• **What you have to do**
Compute how many lines in the data below hold the word "rich", then report that number with nothing else.

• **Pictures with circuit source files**
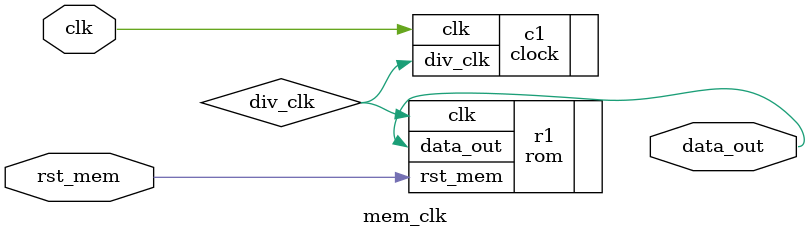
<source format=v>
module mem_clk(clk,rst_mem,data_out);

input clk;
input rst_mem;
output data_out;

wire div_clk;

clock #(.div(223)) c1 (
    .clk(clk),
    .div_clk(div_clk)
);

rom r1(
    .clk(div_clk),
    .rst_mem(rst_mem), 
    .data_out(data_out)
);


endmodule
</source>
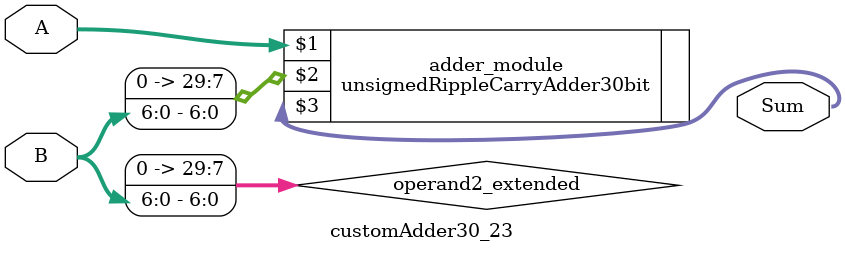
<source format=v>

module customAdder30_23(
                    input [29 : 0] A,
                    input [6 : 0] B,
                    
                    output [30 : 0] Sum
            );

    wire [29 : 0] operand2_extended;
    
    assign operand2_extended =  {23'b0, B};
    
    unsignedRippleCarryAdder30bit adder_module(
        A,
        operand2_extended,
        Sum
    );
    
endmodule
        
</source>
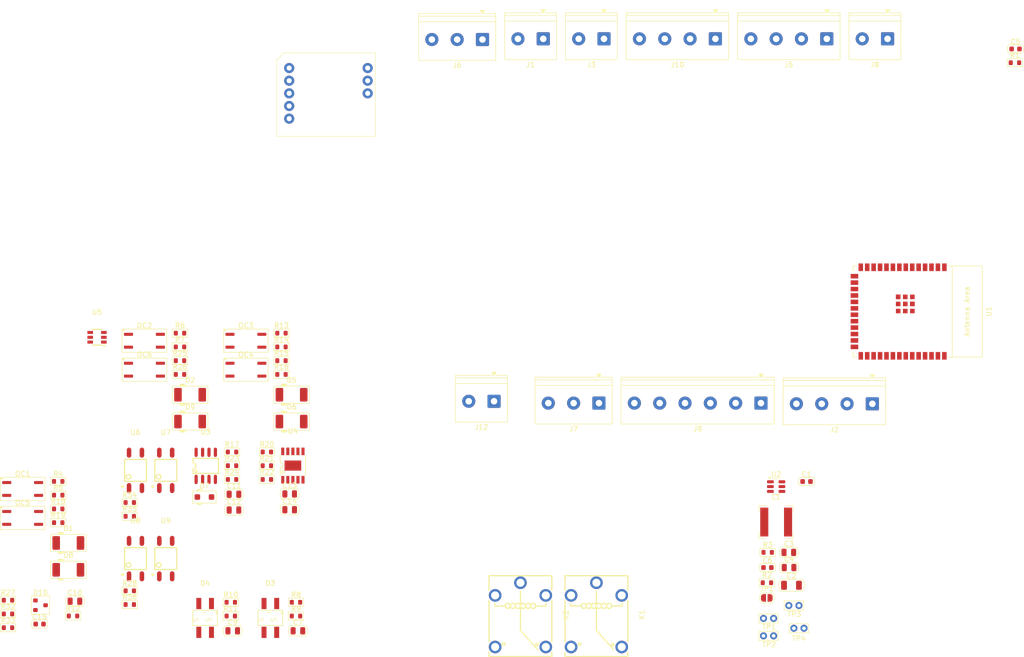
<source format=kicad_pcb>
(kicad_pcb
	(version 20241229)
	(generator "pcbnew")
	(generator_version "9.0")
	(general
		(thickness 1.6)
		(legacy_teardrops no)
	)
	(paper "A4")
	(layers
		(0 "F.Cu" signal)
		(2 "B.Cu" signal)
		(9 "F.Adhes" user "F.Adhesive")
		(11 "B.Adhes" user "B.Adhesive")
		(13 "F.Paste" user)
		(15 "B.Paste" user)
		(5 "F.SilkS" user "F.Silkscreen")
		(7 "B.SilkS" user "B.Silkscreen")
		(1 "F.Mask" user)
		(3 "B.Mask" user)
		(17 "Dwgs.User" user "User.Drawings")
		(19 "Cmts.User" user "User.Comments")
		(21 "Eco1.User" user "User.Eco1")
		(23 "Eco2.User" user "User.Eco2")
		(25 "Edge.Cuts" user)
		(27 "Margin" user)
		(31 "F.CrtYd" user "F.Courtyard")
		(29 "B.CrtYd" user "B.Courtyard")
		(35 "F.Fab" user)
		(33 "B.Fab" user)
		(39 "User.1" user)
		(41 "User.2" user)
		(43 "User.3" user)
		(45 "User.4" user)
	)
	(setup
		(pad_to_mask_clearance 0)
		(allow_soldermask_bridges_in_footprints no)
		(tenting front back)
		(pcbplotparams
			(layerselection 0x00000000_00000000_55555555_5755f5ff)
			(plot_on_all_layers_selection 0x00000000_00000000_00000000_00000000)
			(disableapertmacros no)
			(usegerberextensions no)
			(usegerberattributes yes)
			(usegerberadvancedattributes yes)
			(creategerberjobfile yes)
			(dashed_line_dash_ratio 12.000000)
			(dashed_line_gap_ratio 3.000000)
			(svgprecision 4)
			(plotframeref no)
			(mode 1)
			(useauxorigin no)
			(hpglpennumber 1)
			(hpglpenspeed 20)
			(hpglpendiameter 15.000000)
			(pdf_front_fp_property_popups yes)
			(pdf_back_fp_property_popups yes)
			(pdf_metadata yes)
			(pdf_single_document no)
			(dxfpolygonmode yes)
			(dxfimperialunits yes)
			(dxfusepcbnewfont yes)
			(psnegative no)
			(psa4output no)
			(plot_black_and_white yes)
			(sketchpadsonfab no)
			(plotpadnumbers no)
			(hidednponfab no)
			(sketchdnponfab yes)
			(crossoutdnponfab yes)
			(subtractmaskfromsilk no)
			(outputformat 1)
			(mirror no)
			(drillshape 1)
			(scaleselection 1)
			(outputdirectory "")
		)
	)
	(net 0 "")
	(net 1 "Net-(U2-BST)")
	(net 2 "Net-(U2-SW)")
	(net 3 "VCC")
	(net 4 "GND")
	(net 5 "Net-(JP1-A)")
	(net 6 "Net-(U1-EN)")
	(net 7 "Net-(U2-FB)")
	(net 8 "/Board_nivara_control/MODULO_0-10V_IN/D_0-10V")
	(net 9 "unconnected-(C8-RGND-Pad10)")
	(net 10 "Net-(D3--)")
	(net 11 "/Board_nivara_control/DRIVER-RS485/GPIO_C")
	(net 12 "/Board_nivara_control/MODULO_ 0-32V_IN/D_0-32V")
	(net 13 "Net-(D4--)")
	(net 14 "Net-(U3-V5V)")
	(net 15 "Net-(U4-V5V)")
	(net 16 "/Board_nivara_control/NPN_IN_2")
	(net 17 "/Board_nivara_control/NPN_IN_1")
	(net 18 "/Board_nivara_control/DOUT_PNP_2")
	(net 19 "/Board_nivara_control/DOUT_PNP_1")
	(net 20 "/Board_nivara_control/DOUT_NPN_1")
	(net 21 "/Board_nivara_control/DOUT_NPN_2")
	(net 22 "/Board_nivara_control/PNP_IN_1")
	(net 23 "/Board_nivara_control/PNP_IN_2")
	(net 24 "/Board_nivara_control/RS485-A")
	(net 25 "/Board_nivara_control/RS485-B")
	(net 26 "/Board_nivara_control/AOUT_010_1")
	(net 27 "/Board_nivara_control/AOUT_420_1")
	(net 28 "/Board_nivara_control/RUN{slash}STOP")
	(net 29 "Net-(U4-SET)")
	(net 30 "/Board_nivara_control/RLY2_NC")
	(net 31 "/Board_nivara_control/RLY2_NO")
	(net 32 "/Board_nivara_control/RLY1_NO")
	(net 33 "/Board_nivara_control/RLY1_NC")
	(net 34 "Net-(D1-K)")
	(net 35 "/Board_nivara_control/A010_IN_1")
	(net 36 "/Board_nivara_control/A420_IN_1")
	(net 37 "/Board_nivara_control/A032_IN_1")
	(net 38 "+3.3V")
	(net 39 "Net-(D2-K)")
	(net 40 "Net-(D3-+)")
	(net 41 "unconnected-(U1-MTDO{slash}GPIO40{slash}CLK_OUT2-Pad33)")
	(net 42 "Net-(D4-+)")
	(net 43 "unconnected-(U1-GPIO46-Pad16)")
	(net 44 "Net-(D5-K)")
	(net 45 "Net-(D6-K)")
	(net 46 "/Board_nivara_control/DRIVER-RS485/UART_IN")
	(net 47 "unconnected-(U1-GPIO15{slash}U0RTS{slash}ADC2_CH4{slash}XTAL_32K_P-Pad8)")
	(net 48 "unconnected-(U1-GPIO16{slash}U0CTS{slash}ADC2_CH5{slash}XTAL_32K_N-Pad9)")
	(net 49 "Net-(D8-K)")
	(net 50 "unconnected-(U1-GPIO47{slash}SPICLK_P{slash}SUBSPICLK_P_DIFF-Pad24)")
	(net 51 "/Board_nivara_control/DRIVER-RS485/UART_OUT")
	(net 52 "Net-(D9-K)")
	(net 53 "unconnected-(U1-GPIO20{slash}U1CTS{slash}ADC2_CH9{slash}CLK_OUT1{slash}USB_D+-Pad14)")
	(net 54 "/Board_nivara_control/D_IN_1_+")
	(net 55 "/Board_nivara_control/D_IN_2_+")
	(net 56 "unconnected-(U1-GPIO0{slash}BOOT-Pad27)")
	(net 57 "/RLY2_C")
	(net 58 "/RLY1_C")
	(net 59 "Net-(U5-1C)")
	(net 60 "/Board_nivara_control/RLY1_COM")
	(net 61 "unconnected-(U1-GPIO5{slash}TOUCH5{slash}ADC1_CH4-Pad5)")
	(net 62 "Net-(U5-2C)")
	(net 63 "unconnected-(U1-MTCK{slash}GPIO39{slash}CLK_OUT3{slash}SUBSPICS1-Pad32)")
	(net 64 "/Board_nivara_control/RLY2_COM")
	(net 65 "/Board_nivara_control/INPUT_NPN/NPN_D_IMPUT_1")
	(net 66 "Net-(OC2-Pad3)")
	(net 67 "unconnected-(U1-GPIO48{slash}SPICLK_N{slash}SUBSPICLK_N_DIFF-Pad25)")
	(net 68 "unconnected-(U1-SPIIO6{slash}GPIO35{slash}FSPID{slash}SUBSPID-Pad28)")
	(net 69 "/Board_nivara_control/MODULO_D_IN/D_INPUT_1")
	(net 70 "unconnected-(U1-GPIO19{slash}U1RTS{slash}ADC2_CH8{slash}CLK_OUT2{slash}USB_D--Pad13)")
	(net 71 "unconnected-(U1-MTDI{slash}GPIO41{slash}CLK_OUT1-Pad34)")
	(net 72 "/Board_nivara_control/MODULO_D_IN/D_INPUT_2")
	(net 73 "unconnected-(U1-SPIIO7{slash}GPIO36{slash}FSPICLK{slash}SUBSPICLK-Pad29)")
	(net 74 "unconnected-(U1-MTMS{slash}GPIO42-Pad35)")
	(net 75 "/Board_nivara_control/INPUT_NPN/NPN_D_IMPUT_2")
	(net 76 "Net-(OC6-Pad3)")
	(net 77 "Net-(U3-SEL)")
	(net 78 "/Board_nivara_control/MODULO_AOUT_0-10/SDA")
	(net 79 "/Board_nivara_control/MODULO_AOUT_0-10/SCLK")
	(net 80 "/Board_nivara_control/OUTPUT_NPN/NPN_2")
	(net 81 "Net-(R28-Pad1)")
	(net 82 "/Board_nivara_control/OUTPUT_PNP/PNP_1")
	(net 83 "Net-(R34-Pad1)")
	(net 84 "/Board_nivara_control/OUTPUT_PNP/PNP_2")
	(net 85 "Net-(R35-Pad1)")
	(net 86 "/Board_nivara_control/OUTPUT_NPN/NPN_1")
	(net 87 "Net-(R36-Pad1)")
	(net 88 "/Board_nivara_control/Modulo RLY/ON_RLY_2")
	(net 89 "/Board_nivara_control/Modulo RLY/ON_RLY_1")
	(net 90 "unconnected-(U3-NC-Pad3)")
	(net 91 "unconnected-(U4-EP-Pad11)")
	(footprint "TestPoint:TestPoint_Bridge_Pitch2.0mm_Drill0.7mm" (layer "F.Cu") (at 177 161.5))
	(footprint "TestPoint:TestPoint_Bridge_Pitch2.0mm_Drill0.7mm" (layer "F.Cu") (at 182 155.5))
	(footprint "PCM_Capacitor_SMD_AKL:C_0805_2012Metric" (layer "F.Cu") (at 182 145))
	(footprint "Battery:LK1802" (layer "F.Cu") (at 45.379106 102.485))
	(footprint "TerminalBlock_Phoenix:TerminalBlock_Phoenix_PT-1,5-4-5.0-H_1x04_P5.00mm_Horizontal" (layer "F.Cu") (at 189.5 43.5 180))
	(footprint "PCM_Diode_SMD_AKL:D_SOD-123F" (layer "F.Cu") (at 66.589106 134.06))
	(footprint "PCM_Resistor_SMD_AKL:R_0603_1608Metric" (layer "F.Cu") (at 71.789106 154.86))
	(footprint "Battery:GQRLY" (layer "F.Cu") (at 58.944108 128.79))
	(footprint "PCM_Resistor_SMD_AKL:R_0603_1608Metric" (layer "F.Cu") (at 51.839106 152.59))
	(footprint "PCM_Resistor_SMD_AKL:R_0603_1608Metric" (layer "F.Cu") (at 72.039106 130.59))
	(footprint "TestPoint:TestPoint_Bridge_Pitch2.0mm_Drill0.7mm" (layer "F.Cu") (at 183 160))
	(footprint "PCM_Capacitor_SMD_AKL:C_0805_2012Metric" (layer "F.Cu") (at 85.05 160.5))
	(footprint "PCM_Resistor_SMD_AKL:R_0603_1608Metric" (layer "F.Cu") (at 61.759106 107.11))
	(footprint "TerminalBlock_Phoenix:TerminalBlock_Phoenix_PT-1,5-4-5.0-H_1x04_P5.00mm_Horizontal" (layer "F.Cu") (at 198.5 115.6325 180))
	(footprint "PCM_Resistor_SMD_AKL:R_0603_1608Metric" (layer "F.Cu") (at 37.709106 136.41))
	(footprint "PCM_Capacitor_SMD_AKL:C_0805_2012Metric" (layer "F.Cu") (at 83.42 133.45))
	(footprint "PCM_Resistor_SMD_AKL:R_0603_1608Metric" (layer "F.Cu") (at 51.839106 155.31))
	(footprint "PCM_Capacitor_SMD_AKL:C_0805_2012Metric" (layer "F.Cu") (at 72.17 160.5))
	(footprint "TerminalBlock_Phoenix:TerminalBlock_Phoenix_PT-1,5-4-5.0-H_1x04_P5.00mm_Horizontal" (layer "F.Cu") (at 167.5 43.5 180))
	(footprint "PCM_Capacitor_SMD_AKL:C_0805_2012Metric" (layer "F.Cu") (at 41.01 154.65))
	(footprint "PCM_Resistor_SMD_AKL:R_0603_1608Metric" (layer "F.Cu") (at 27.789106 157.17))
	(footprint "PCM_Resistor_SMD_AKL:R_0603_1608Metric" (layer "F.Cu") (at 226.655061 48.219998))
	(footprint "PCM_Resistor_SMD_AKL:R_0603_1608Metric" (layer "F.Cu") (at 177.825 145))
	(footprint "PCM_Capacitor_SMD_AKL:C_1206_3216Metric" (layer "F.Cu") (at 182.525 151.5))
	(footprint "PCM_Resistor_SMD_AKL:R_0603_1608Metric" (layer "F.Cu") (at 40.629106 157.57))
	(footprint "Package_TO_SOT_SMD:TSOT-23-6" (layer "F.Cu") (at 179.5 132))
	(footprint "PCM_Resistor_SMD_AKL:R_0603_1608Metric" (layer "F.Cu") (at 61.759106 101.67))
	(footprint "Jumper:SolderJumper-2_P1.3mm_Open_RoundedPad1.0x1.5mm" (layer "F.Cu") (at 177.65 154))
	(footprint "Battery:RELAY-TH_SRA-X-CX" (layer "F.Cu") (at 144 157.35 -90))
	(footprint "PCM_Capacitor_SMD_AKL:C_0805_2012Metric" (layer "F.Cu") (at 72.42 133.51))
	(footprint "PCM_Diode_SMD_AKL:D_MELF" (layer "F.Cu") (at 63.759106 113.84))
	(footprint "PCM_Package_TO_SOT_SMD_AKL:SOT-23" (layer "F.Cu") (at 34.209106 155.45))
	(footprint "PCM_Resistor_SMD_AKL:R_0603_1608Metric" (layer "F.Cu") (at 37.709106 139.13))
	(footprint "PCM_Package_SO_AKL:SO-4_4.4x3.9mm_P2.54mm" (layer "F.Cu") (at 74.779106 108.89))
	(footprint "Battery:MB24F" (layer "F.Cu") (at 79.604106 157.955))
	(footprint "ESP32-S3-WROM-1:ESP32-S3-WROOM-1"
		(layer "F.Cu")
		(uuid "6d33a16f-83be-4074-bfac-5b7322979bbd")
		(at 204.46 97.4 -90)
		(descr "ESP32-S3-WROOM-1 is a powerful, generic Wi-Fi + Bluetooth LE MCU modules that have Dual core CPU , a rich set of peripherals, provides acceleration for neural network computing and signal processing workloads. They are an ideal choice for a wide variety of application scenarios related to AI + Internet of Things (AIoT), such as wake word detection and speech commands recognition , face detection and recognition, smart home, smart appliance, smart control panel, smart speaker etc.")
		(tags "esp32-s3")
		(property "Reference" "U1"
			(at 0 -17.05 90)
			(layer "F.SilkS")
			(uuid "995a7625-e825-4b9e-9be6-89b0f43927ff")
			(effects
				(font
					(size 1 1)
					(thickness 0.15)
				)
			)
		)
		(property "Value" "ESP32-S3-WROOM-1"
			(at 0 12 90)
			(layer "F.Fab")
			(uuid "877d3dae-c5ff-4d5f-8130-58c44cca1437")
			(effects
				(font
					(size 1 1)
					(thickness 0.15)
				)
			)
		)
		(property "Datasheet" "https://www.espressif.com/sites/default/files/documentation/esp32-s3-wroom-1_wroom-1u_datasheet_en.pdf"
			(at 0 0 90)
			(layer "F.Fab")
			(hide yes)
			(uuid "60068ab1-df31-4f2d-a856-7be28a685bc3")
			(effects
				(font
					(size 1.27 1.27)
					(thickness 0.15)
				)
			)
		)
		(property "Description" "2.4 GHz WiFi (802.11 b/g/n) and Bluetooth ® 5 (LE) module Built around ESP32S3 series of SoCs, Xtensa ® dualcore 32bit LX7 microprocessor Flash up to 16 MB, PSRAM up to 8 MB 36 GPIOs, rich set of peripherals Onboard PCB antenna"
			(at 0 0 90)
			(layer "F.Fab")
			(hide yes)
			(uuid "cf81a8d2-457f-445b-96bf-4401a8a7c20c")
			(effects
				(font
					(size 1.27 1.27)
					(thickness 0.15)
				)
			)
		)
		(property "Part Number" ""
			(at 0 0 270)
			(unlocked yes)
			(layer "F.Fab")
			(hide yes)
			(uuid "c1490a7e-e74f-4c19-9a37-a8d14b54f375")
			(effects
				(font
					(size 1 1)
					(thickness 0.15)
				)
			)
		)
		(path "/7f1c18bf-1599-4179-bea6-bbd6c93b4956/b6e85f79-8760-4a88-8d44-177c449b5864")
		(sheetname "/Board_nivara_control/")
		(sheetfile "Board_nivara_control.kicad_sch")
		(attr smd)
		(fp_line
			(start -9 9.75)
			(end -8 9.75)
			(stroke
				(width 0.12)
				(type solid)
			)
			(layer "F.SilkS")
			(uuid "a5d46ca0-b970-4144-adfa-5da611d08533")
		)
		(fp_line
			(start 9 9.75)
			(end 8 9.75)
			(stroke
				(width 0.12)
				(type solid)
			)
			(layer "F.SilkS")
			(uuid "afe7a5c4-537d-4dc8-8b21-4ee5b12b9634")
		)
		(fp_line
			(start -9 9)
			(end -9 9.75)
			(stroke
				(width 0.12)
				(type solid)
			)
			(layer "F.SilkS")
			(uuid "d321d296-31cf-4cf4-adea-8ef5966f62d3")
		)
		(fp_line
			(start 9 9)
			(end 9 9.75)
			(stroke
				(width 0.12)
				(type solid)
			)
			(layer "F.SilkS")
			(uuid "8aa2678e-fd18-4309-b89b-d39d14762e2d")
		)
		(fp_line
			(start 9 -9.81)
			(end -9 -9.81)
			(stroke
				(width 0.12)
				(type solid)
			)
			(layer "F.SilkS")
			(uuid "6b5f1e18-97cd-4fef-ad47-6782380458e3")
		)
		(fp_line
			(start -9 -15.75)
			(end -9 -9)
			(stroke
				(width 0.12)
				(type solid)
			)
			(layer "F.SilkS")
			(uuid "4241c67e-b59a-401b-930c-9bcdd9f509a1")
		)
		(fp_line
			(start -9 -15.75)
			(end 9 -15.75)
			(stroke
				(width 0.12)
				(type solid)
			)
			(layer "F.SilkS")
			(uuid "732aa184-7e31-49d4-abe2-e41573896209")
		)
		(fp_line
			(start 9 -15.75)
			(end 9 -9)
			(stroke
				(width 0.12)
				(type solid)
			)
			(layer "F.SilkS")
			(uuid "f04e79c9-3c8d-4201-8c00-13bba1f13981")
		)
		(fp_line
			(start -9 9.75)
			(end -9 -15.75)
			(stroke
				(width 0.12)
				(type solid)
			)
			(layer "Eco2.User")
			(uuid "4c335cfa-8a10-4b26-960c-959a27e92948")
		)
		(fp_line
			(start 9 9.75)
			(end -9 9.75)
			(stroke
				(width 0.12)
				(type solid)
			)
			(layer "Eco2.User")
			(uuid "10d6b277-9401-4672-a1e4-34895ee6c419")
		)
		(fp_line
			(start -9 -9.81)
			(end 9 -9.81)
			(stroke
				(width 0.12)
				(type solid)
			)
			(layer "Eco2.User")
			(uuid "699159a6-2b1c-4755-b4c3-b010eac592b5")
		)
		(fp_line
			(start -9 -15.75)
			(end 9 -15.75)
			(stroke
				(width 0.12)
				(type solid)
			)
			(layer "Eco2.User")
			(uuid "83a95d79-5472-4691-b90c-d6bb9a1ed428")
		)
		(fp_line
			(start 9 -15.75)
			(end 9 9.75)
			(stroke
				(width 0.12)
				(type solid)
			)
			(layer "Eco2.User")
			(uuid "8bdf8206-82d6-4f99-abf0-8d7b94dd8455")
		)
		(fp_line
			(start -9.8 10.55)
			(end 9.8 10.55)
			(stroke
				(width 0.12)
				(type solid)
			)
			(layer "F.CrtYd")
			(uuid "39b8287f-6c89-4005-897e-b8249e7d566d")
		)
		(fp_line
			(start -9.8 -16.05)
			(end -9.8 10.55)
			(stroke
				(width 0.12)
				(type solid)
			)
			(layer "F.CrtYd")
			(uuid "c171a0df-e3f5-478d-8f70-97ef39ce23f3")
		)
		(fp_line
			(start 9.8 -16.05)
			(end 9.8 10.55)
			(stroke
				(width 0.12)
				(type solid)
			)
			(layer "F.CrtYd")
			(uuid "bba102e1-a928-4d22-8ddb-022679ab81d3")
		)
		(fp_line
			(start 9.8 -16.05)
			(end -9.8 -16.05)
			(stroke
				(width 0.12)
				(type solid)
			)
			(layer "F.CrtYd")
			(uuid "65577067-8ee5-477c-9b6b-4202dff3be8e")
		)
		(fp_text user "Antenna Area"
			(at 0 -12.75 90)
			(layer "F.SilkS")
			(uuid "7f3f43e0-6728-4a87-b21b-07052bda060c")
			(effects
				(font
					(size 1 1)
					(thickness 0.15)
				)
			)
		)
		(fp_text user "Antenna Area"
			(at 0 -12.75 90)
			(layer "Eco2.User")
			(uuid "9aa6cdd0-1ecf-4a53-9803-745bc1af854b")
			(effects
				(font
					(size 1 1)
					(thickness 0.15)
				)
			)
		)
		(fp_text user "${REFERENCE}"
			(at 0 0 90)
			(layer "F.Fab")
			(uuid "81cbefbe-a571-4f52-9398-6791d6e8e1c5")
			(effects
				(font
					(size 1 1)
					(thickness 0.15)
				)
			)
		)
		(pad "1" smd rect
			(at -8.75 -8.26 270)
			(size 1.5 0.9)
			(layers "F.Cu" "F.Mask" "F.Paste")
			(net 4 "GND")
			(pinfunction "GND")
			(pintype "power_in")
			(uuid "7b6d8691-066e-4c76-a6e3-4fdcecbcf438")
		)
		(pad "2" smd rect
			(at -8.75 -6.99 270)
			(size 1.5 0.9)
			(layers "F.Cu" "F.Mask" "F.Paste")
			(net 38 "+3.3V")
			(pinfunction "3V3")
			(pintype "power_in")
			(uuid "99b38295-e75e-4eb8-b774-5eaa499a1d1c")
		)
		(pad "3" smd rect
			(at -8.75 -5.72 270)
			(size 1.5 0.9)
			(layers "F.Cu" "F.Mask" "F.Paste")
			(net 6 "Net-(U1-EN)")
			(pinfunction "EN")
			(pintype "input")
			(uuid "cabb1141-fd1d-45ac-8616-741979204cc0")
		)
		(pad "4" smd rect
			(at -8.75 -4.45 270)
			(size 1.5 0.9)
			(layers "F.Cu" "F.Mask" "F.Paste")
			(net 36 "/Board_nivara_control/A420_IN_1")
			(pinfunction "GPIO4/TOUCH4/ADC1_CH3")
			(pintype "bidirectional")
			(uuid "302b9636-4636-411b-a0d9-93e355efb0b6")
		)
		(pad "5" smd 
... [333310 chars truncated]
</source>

• **Exercise solution**
2